* START Listed records *
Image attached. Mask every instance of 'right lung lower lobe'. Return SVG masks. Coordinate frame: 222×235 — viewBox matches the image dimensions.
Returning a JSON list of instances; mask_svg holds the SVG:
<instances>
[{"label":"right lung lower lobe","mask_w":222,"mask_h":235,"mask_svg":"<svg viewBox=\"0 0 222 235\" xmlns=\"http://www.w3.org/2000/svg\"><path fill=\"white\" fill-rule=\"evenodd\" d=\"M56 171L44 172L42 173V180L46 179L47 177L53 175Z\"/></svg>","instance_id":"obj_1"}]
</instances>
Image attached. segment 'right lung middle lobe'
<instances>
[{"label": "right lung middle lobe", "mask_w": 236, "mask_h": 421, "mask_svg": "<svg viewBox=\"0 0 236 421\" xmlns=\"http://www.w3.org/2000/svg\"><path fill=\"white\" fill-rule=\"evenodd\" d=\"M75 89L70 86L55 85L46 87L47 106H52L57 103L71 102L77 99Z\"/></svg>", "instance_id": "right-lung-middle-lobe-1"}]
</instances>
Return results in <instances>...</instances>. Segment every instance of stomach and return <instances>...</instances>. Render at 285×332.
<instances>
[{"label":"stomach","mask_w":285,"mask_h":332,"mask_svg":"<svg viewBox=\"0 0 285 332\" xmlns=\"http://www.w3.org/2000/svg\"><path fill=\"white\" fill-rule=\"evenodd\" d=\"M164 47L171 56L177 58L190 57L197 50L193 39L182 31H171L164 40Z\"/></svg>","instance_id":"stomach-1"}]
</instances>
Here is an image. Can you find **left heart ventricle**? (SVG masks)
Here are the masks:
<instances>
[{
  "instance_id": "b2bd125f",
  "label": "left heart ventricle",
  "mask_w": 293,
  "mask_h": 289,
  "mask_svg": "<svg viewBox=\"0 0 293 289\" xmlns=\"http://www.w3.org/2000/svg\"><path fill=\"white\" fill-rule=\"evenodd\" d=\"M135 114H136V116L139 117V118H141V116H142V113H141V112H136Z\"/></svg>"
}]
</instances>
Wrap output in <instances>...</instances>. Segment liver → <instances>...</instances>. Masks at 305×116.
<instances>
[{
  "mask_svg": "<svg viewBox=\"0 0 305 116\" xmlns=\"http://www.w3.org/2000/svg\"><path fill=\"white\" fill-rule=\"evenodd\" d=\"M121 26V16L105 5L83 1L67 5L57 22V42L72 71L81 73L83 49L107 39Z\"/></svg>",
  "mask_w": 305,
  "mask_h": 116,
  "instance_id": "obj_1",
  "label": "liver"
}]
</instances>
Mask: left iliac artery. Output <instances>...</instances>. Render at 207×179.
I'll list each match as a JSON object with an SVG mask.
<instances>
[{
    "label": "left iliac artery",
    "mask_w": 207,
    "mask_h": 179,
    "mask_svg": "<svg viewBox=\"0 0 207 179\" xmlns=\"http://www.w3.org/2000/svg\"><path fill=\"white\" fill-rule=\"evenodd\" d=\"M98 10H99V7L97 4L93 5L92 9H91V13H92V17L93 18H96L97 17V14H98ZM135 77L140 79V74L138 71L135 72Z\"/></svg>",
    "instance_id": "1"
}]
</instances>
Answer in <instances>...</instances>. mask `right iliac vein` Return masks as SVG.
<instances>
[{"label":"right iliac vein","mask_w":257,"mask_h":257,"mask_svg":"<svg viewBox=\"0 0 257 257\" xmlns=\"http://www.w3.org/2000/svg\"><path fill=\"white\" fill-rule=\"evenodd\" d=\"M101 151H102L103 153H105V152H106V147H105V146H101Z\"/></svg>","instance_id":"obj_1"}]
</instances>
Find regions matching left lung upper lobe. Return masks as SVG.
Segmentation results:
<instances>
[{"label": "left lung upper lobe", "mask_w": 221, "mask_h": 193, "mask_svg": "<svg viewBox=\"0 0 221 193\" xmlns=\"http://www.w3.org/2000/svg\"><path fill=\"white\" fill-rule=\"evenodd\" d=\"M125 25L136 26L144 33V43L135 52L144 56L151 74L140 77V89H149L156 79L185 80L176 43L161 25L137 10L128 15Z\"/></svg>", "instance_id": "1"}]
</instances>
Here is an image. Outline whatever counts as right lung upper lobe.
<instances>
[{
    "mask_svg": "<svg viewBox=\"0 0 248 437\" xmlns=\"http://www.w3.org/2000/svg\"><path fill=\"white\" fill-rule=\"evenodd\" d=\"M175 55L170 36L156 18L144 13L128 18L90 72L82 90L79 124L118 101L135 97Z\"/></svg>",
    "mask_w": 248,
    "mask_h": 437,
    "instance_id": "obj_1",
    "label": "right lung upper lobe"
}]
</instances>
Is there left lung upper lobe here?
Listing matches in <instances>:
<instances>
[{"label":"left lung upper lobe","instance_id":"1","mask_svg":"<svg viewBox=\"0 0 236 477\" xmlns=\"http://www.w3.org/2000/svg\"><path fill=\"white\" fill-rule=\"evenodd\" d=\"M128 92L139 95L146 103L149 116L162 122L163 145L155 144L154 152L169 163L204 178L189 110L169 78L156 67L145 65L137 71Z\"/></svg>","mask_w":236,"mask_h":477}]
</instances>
* END Listed records *
(Required task): Please locate every line in the entries above that contains the word "matches", and copy each of those lines.

(Result for this task):
Image attached. Mask every instance of 'right lung lower lobe'. Return SVG masks. Coordinate frame: 222×235 — viewBox matches the image dimensions.
Listing matches in <instances>:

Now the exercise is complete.